Records for processing below:

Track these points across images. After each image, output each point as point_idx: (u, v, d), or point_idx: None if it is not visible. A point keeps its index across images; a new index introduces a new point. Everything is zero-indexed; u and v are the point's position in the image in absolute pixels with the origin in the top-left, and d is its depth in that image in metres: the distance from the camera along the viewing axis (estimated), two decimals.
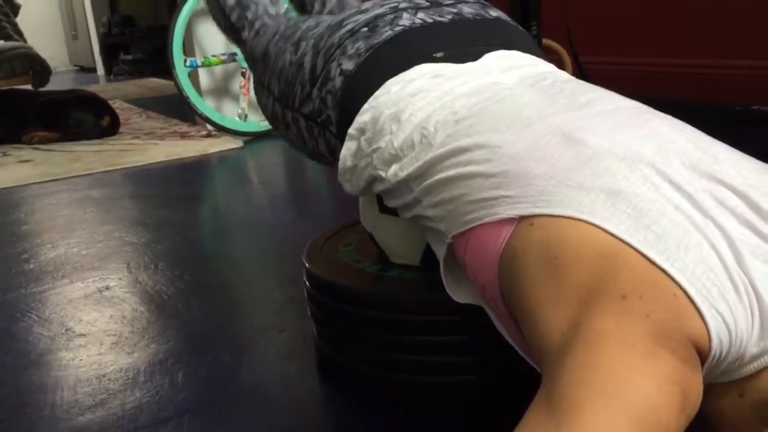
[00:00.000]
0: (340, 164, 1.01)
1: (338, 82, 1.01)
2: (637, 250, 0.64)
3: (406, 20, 1.03)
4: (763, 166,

End of Records for processing.

- _Exercise objective_:
When a record holds a picture, leave that picture out; copy the rest verbatim.

- _Result of the task_:
Track these points across images. After each image, output each point as point_idx: (u, v, d), or point_idx: None if it is not visible. A point keeps its index across images; a new index introduces a new point. Everything is zero-indexed; u and v are the point's position in the image in absolute pixels with the origin in the top-left, and d is its depth in that image in metres: the distance from the camera along the viewing axis (estimated), two decimals.
[00:00.000]
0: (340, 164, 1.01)
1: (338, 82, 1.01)
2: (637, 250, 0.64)
3: (406, 20, 1.03)
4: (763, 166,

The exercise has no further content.